Marianne kreeg medelijden met haar vriendin. Ze legde haar hand even op die van Penelope. “Vertel ons er dan maar gauw alles over. Het moet wel een hele bijzondere man zijn, anders zou je je onafhankelijkheid niet voor hem willen opgeven.”
Penelope fronste haar wenkbrauwen. “Mijn onafhankelijkheid? Hoezo? Waar heb je het over?”
“We waren het toch allemaal met elkaar eens,” zei Marianne, “dat de financiële onafhankelijkheid die we als weduwen hebben een groot goed was? Geen van ons allen - en jij wel op de allerlaatste plaats, Penelope - stond te trappelen om de financiële touwtjes weer aan een nieuwe echtgenoot uit handen te geven. Maar dat doet er natuurlijk allemaal niet meer toe, neem ik aan, als je verliefd bent.”
“Wie heeft er hier iets over een echtgenoot gezegd?” vroeg Penelope. “Of over verliefd worden?”
“O!” zei Marianne. “Ik heb zonder meer aangenomen...”
“Als ik een man mee naar bed neem, betekent dat nog niet dat ik met hem ga trouwen, of dat ik verliefd op hem ben.”
Grace kreunde en haar fijne gezichtje vertrok van gêne. “Penelope! Alsjeblieft, zeg!”

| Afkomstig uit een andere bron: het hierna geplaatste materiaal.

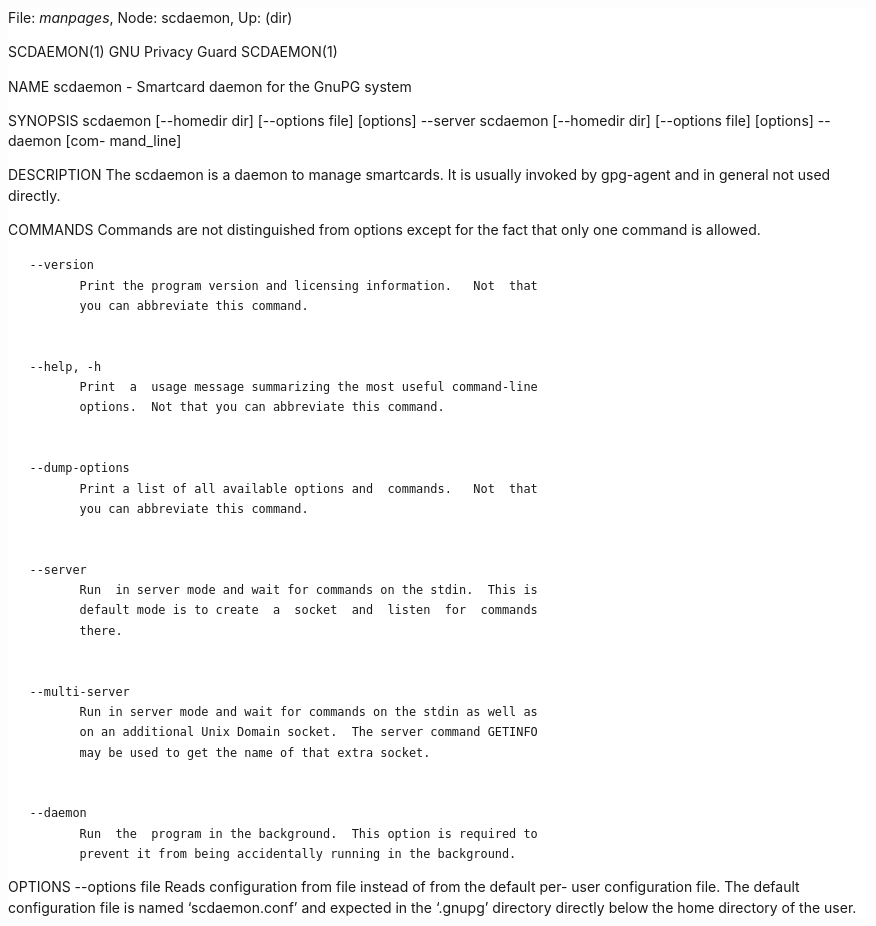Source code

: File: *manpages*,  Node: scdaemon,  Up: (dir)

SCDAEMON(1)                    GNU Privacy Guard                   SCDAEMON(1)



NAME
       scdaemon - Smartcard daemon for the GnuPG system

SYNOPSIS
       scdaemon [--homedir dir] [--options file] [options] --server
       scdaemon  [--homedir  dir]  [--options  file]  [options] --daemon [com-
       mand_line]



DESCRIPTION
       The scdaemon is a daemon to manage smartcards.  It is  usually  invoked
       by gpg-agent and in general not used directly.




COMMANDS
       Commands  are  not  distinguished from options except for the fact that
       only one command is allowed.


       --version
              Print the program version and licensing information.   Not  that
              you can abbreviate this command.


       --help, -h
              Print  a  usage message summarizing the most useful command-line
              options.  Not that you can abbreviate this command.


       --dump-options
              Print a list of all available options and  commands.   Not  that
              you can abbreviate this command.


       --server
              Run  in server mode and wait for commands on the stdin.  This is
              default mode is to create  a  socket  and  listen  for  commands
              there.


       --multi-server
              Run in server mode and wait for commands on the stdin as well as
              on an additional Unix Domain socket.  The server command GETINFO
              may be used to get the name of that extra socket.


       --daemon
              Run  the  program in the background.  This option is required to
              prevent it from being accidentally running in the background.




OPTIONS
       --options file
              Reads configuration from file instead of from the  default  per-
              user  configuration  file.   The  default  configuration file is
              named ‘scdaemon.conf’ and expected  in  the  ‘.gnupg’  directory
              directly below the home directory of the user.
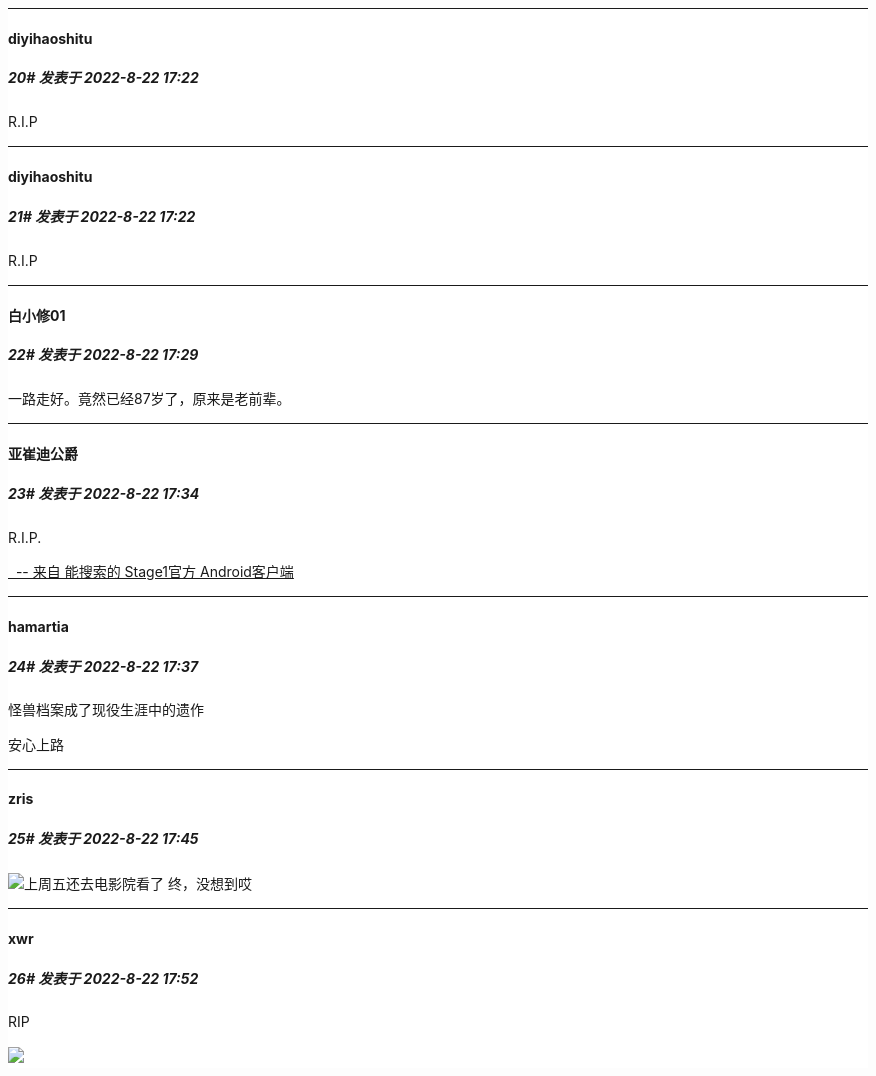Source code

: *****

####  diyihaoshitu  
##### 20#       发表于 2022-8-22 17:22

R.I.P

*****

####  diyihaoshitu  
##### 21#       发表于 2022-8-22 17:22

R.I.P

*****

####  白小修01  
##### 22#       发表于 2022-8-22 17:29

一路走好。竟然已经87岁了，原来是老前辈。

*****

####  亚崔迪公爵  
##### 23#       发表于 2022-8-22 17:34

R.I.P.

[  -- 来自 能搜索的 Stage1官方 Android客户端](https://www.coolapk.com/apk/140634)

*****

####  hamartia  
##### 24#       发表于 2022-8-22 17:37

怪兽档案成了现役生涯中的遗作

安心上路

*****

####  zris  
##### 25#       发表于 2022-8-22 17:45

<img src="https://static.saraba1st.com/image/smiley/face2017/186.png" referrerpolicy="no-referrer">上周五还去电影院看了 终，没想到哎

*****

####  xwr  
##### 26#       发表于 2022-8-22 17:52

RIP

<img src="https://img.saraba1st.com/forum/202208/22/175151kl3w83oo3mxleegl.jpg" referrerpolicy="no-referrer">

Marianne glimlachte onwillekeurig om het ongemak dat Grace Marlowe uitstraalde. Ze was de weduwe van een bisschop en dientengevolge een toonbeeld van kuise keurigheid. Die vond ongetwijfeld alleen al het noemen van een man en een bed in een en dezelfde zin meer dan schandalig.
Penelope klakte nog een keer met haar tong. “Wees toch niet zo’n Kuise Ka, Grace! Het komt soms echt voor dat vrouwen minnaars nemen, hoor.”
“Ja, andere vrouwen,” zei Grace. “Wij niet.”